ENTRIES PROVIDED:
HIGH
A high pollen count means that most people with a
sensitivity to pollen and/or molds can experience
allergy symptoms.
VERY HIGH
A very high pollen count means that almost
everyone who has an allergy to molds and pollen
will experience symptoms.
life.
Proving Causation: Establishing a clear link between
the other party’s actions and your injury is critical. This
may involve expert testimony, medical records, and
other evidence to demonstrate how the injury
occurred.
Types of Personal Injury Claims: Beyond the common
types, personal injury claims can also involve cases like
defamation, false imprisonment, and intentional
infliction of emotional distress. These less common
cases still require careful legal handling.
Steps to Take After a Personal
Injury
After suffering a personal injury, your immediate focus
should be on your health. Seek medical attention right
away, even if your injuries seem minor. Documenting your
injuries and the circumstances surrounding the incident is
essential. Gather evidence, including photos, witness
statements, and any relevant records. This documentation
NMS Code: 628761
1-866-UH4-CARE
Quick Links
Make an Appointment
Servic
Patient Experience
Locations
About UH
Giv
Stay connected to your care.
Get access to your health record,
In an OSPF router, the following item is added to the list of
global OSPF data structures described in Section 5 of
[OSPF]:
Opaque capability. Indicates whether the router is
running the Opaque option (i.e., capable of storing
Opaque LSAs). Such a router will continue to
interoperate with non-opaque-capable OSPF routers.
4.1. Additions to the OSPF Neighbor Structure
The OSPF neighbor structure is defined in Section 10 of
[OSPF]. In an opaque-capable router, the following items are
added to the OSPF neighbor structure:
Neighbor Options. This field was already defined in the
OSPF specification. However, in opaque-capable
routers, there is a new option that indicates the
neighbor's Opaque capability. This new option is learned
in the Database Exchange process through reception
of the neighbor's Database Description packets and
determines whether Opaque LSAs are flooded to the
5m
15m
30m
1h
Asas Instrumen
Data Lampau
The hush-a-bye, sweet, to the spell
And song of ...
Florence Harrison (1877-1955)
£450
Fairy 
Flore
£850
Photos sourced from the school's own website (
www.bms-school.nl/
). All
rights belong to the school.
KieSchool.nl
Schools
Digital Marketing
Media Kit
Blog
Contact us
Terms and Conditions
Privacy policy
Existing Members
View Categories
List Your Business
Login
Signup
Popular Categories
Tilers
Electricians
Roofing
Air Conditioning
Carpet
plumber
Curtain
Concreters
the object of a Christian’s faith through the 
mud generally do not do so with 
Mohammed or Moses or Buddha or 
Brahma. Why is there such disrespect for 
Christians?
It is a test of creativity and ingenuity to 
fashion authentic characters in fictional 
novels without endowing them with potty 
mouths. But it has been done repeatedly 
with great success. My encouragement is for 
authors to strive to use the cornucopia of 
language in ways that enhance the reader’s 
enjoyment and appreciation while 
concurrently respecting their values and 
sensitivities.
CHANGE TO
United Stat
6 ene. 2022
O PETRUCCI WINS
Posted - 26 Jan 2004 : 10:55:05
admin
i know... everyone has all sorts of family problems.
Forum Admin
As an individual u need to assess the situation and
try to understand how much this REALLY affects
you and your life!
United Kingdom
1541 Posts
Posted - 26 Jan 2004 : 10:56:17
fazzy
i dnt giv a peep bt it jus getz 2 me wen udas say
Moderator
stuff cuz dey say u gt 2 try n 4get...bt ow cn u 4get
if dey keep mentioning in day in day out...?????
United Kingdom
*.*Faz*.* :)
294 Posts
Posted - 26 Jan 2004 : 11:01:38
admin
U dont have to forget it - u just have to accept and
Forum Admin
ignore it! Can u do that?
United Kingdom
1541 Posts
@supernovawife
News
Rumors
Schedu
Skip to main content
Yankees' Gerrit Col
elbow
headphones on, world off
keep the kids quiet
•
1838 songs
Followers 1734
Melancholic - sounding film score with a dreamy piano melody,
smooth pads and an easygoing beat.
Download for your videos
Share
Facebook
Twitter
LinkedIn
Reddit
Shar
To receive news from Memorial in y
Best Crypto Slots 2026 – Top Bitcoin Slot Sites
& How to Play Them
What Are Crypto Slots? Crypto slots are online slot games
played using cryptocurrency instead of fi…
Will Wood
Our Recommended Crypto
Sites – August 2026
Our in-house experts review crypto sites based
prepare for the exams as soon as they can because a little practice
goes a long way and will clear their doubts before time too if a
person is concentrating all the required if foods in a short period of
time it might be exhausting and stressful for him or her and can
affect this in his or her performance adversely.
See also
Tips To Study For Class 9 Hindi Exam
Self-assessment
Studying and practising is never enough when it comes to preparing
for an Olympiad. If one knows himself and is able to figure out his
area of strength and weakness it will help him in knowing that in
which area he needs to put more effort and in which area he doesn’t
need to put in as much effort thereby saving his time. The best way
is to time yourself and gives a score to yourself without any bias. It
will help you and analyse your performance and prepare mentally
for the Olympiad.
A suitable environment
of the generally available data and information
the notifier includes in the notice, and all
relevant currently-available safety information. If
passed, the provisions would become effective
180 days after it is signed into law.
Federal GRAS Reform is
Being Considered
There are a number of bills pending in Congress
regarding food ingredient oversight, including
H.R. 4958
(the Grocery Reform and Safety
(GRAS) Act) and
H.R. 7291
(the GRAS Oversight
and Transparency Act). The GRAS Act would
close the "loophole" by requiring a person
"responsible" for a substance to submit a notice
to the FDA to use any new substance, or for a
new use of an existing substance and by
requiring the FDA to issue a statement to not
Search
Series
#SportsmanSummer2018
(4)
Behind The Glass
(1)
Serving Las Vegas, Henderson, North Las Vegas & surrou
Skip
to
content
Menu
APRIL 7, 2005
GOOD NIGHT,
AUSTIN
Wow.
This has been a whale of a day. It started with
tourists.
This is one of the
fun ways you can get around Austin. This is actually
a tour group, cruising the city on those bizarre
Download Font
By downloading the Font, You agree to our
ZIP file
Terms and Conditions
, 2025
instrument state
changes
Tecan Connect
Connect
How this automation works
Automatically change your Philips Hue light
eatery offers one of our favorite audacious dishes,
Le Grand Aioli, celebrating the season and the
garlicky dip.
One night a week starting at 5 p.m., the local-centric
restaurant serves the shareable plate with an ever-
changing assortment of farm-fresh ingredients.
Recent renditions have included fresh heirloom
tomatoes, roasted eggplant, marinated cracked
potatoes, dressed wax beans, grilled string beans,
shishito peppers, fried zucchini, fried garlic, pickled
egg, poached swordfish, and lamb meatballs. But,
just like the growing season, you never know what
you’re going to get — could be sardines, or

WHAT YOU HAVE TO DO: Word for word, restate the lines of the data above that fall between the line holding "time it might" and the line holding "A suitable environment", inclusive, and no other lines.

REPLY TO THE EXERCISE:
time it might be exhausting and stressful for him or her and can
affect this in his or her performance adversely.
See also
Tips To Study For Class 9 Hindi Exam
Self-assessment
Studying and practising is never enough when it comes to preparing
for an Olympiad. If one knows himself and is able to figure out his
area of strength and weakness it will help him in knowing that in
which area he needs to put more effort and in which area he doesn’t
need to put in as much effort thereby saving his time. The best way
is to time yourself and gives a score to yourself without any bias. It
will help you and analyse your performance and prepare mentally
for the Olympiad.
A suitable environment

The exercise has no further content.